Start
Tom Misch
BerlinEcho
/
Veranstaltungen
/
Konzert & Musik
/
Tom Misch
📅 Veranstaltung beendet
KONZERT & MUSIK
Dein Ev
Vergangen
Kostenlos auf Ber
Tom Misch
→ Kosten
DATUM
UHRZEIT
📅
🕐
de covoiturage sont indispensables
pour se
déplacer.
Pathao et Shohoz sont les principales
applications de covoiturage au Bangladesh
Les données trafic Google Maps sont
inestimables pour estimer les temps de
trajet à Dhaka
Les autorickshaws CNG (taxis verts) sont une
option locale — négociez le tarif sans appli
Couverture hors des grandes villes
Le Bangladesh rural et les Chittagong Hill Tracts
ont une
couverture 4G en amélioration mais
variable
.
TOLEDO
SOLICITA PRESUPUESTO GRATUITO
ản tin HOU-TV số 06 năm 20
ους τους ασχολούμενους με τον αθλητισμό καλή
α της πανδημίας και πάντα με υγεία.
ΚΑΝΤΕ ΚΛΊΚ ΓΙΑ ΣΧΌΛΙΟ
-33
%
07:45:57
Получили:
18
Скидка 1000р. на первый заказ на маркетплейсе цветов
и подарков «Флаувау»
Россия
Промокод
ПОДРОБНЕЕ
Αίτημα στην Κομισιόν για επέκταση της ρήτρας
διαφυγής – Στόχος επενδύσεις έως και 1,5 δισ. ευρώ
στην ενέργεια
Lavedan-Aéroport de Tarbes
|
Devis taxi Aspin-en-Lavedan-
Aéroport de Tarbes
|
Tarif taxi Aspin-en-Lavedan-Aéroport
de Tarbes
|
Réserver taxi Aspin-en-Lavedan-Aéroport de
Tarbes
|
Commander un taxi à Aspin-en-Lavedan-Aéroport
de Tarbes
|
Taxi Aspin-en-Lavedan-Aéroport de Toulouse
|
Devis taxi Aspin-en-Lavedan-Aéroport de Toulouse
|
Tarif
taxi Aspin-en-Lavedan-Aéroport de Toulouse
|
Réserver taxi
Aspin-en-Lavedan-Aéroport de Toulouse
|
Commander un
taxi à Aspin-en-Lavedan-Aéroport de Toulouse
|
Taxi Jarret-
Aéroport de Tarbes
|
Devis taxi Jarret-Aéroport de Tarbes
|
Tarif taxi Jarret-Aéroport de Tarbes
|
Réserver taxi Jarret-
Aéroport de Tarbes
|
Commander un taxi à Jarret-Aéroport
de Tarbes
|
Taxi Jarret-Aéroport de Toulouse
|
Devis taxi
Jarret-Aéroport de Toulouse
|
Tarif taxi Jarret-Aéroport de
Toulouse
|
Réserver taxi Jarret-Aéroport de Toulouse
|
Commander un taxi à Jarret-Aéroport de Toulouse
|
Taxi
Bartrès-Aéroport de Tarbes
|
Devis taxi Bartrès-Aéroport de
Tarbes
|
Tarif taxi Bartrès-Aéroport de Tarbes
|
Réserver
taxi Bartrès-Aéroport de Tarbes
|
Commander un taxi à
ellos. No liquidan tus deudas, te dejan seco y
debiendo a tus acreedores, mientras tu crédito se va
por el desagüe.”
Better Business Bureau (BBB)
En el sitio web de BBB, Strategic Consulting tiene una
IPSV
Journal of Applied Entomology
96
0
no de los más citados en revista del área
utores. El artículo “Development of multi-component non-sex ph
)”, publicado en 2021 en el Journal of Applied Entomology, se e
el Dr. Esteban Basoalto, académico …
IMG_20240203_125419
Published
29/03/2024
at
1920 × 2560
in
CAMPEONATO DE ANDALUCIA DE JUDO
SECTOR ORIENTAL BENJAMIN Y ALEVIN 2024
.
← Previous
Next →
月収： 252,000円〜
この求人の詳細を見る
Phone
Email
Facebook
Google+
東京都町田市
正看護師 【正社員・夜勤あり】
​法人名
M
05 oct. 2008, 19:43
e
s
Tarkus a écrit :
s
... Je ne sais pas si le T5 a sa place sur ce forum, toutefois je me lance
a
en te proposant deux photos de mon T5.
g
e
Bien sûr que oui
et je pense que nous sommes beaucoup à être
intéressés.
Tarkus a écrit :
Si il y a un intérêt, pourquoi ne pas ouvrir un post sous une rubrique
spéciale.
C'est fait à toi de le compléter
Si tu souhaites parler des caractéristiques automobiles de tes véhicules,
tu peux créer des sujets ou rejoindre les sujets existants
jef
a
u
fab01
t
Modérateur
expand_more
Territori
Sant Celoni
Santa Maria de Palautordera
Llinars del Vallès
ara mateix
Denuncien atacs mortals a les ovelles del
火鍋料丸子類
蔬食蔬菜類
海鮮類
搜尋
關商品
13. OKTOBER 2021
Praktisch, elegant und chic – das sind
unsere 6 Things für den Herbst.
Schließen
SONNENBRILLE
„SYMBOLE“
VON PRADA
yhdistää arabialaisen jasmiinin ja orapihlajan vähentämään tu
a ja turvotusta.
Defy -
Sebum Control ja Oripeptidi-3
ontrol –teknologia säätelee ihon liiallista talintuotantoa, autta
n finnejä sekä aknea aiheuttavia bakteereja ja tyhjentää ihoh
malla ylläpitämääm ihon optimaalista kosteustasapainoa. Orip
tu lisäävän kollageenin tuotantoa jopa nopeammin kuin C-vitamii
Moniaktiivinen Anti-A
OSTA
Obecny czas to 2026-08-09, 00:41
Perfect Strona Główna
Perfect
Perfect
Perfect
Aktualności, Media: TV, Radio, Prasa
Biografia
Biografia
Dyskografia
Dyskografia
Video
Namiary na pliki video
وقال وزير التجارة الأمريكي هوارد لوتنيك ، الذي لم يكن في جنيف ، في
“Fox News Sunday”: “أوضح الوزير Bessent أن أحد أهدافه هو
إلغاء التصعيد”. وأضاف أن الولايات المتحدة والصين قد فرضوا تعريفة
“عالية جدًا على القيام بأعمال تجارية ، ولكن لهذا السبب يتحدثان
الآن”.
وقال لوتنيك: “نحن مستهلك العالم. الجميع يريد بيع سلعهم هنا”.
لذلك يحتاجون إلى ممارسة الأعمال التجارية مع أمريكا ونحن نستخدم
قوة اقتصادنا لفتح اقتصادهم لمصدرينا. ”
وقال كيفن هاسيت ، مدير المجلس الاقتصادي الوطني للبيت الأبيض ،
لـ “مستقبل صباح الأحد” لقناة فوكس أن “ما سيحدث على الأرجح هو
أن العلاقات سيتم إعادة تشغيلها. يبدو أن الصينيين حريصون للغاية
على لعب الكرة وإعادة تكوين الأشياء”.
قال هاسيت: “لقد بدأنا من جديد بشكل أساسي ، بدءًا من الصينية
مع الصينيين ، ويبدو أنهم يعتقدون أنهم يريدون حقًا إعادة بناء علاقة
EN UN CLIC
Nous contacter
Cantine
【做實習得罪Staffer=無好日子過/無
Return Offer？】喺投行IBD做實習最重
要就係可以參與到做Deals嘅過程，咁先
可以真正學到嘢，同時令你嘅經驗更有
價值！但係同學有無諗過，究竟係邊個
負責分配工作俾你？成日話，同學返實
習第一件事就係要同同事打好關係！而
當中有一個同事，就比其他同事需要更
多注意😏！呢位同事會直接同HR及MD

Task description
Count the lines in the records above that contain the string "Lavedan". Reply with the number alone.

Response for this exercise
10